多層金属接合ブロックの製造方法に関する本文抜粋について答えよ。
1. 【解決手段】では、積層した金属板の上端面及び下端面間を常温で何により固定するか?
2. 【背景技術】によれば、低温と高温ではそれぞれどの方法が幅広く行われてきたか?
3. 加熱圧接の酸化を防ぐため、従来技術では多層金属接合ブロックをどのような環境に置いて接合しているか?

======== 本文抜粋

説明

多層金属接合ブロックの製造方法及び該製造方法により製造された装飾部材

【課題】 所定の強度を有する金属接合が簡単な構成で容易に行える多層金属接合ブロックの製造方法及び該製造方法により製造された装飾部材を提供する。
【解決手段】 複数種類の金属板1、2を複数段積層し、該金属板1、2の重ね方向の金属板同士の間の密着性を確保するため常温において前記積層された金属板1、2の上端面及び下端面間を固定治具10で固定し、該金属板1、2の各接触部位間で金属原子の拡散の生ずる所定温度にまで加熱し、所定時間該加熱状態を継続させることで、各々の金属板間をロウ材等の接着のための物質を用いることなく接合させることを特徴とする。

【発明の詳細な説明】
【技術分野】
【0001】
本発明は多層金属接合ブロックの製造方法及び該製造方法により製造された装飾部材に係わり、特に所定の強度を有する金属接合が簡単な構成で容易に行える多層金属接合ブロックの製造方法及び該製造方法により製造された装飾部材に関する。
【背景技術】
【0002】
従来、2種類以上の板状の金属を重ねて多層金属接合ブロックを製造するにあたっては、低温ではハンダ付け、高温ではロウ付けによる方法が幅広く行われてきた。どちらの方法もそれぞれの層の間にハンダあるいはロウを挟み込み、このハンダあるいはロウの融点まで加熱することで金属材料が接合される。
【発明の開示】
【発明が解決しようとする課題】
【0003】
しかしながら、ハンダ付けで接合する場合には、ハンダをぬることができる金属しか接合することができなかった。また、接合できる場合でも接合面に残存するハンダ層の強度が低いため接合の強度は低かった。
また、ロウ付けの場合においても、ハンダ付けと同様に使用するロウをぬることができる金属同士しか接合することはできなかった。更にどちらの方法を用いても層の間に不純物の層ができるという問題が存在していた。
【0004】
更に、他の接合方法として加熱圧接という方法もある。これは、相互の接合面を溶融させて、外部から強制的に圧力をかけて接合面を圧着させるという方法である。この場合、溶融させないと接合面が酸化して、接合が不可能となる問題点がある。従来技術では、この酸化を防止するため、多層金属接合ブロックを無酸化ガス雰囲気中や真空中等の特殊な環境に置いて接合を行っている。また、この際には、加圧装置や外気を遮断できる加熱炉が必用で、装置も大がかりとなる欠点がある。
更に、他の接合方法として、金属板を接着液により互いに接着して積層させる方法などが知られている。
【0005】
本発明はこのような従来の課題に鑑みてなされたもので、所定の強度を有する金属接合が簡単な構成で容易に行える多層金属接合ブロックの製造方法及び該製造方法により製造された装飾部材を提供することを目的とする。

================
======== 抽出行一覧

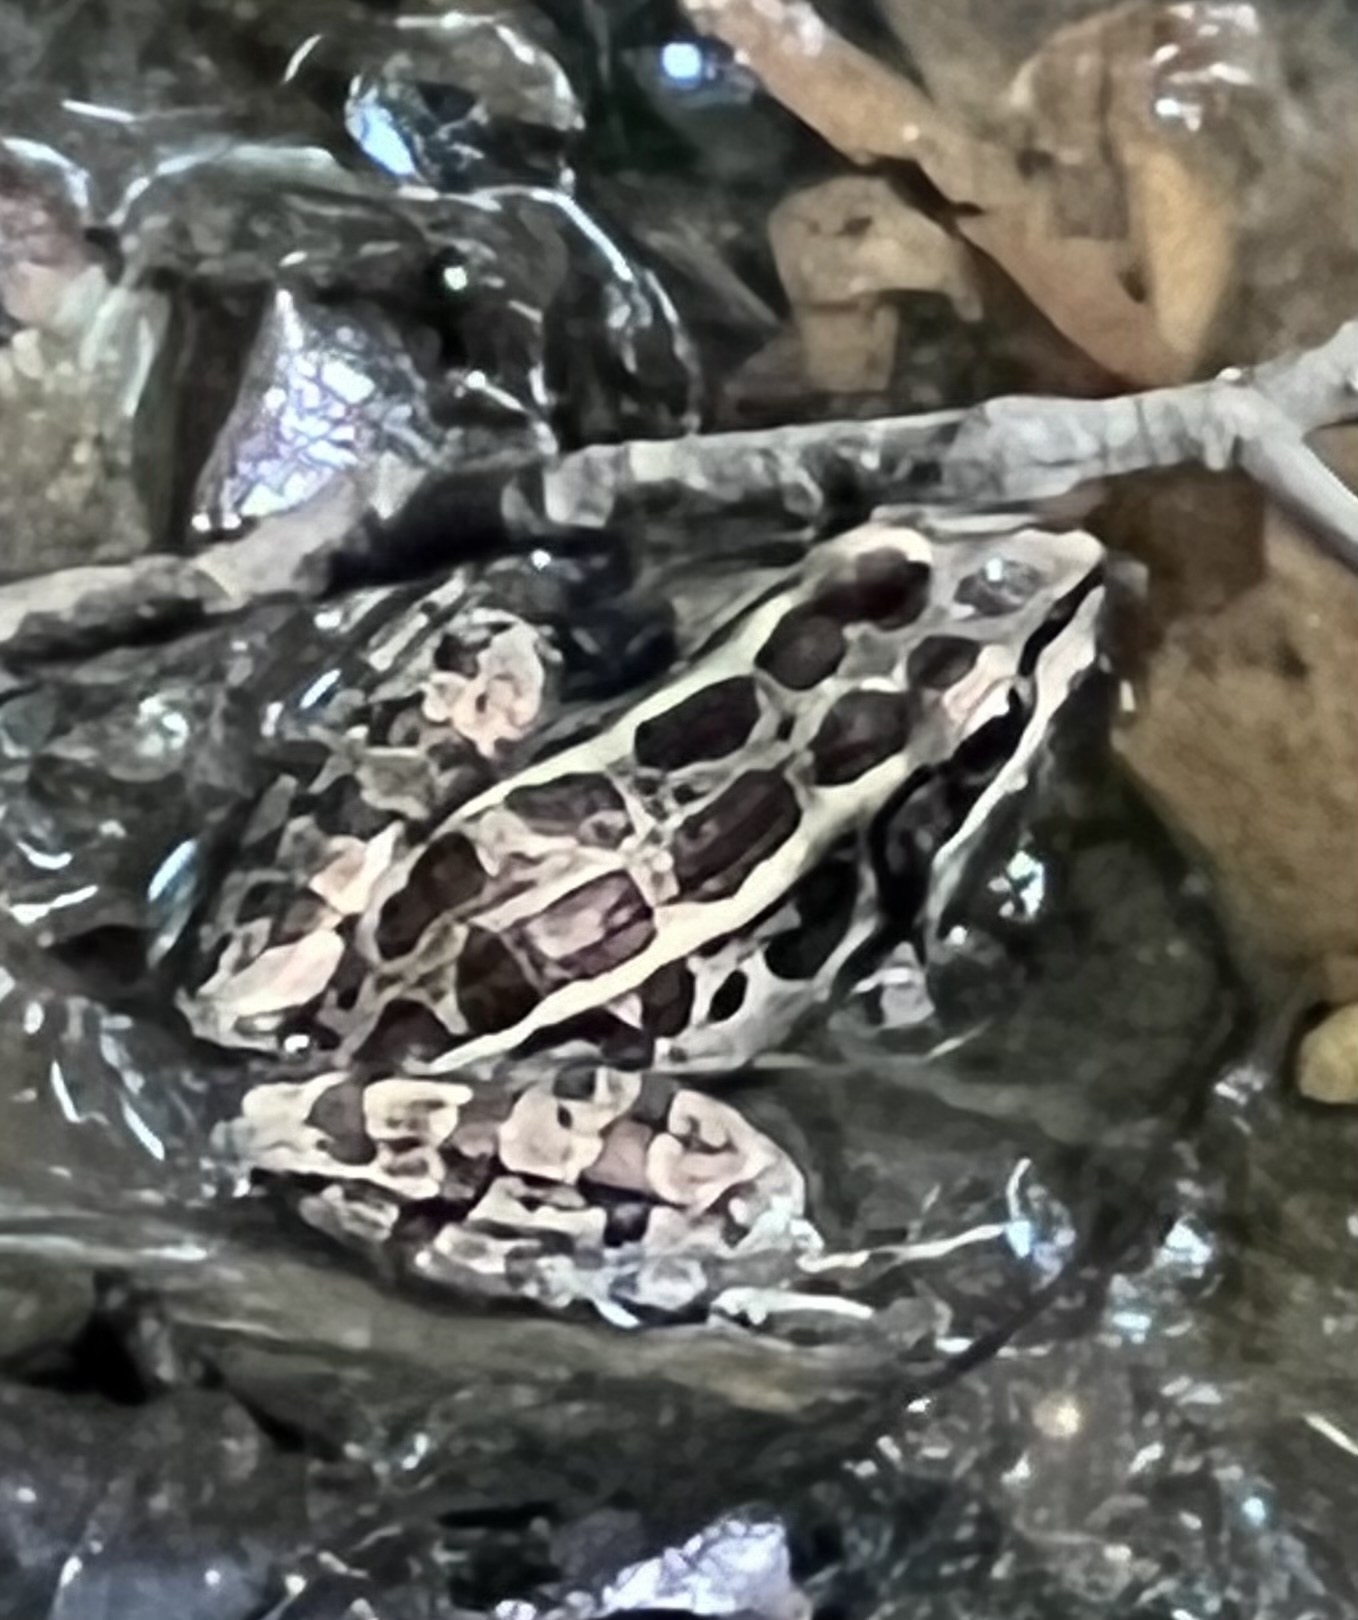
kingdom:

================
======== 抽出行一覧

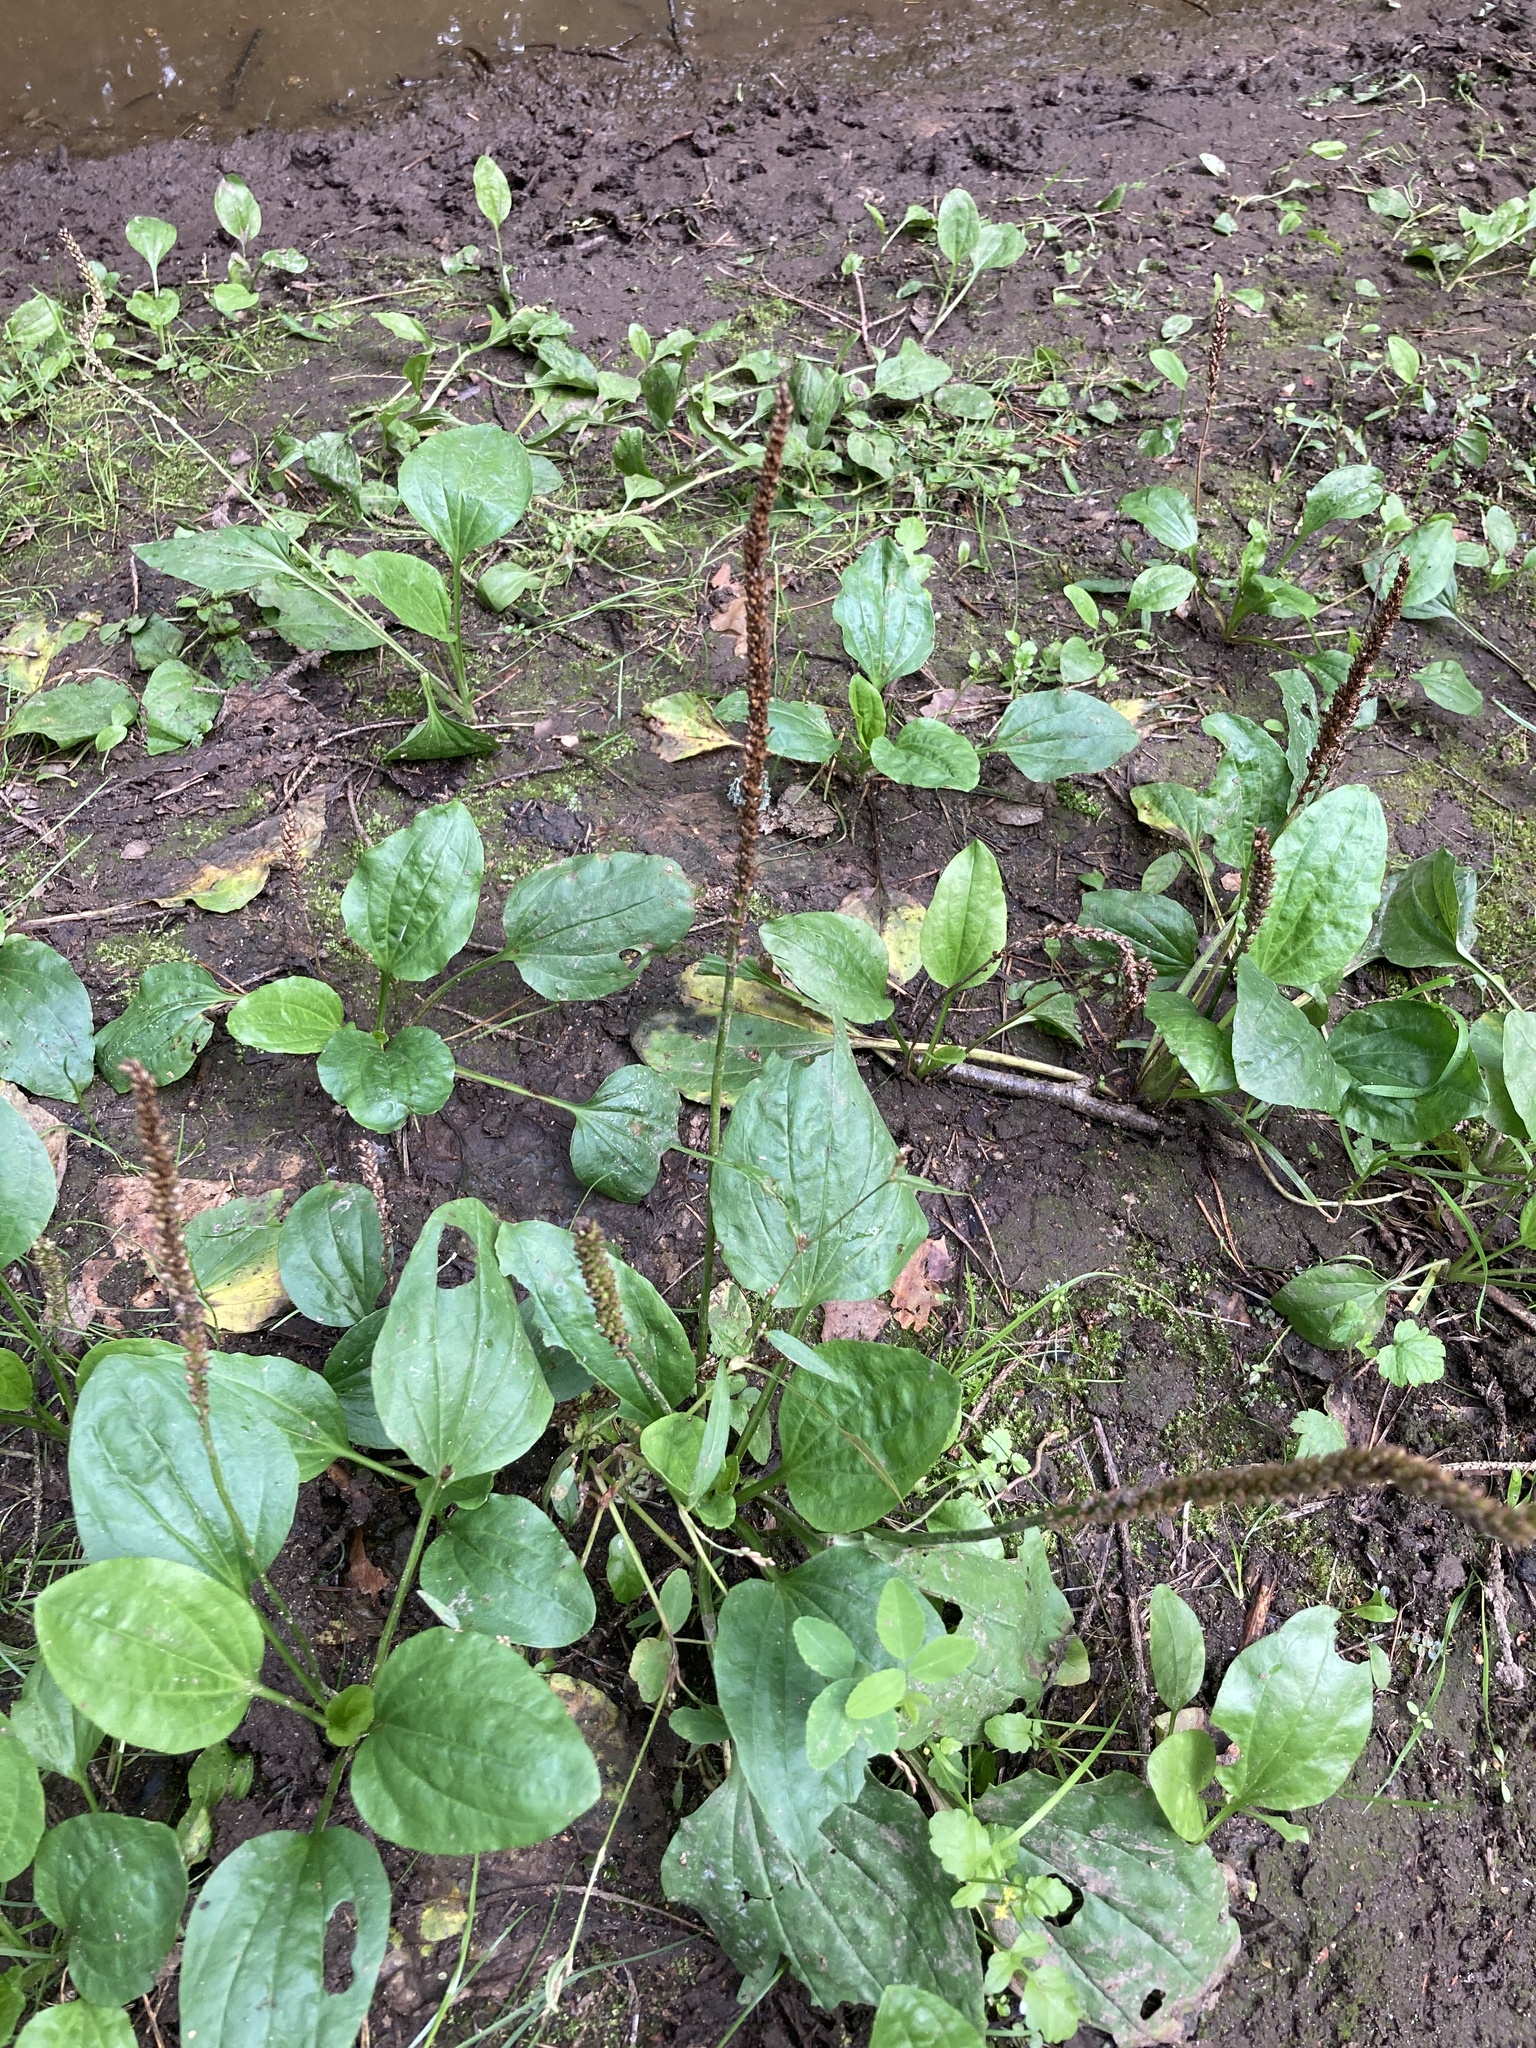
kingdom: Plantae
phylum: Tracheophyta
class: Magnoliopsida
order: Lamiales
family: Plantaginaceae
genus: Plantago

================
======== 抽出行一覧

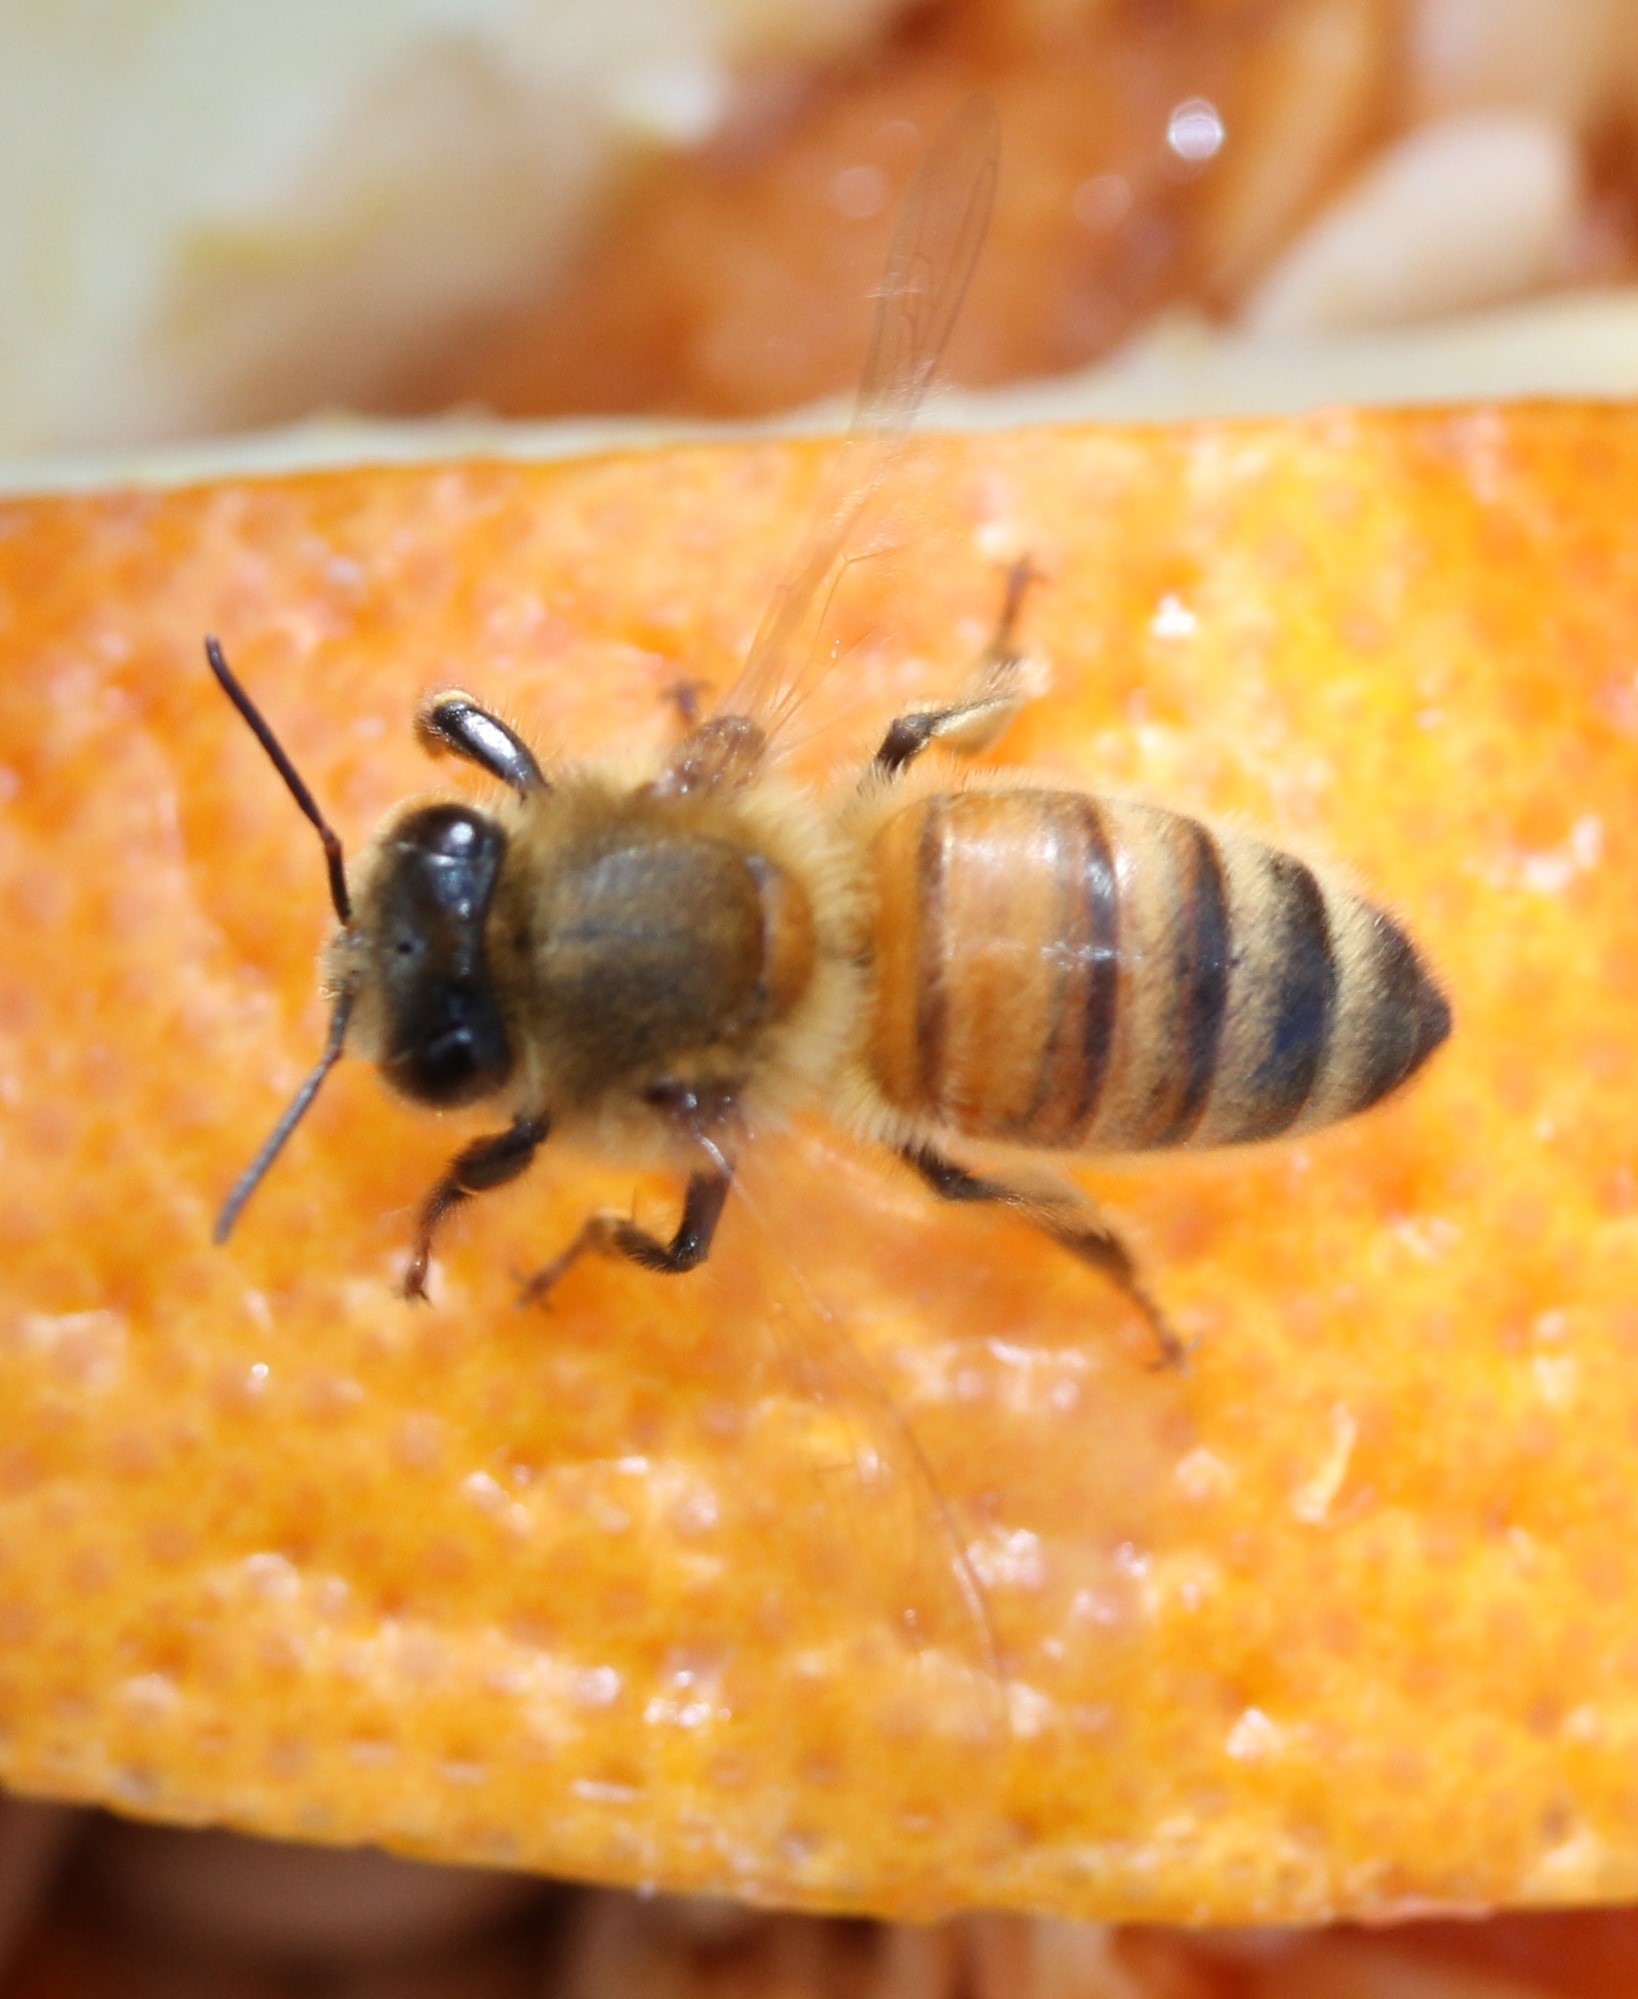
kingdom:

================

演習結果
1. 固定治具
2. 低温ではハンダ付け、高温ではロウ付け
3. 無酸化ガス雰囲気中や真空中等の特殊な環境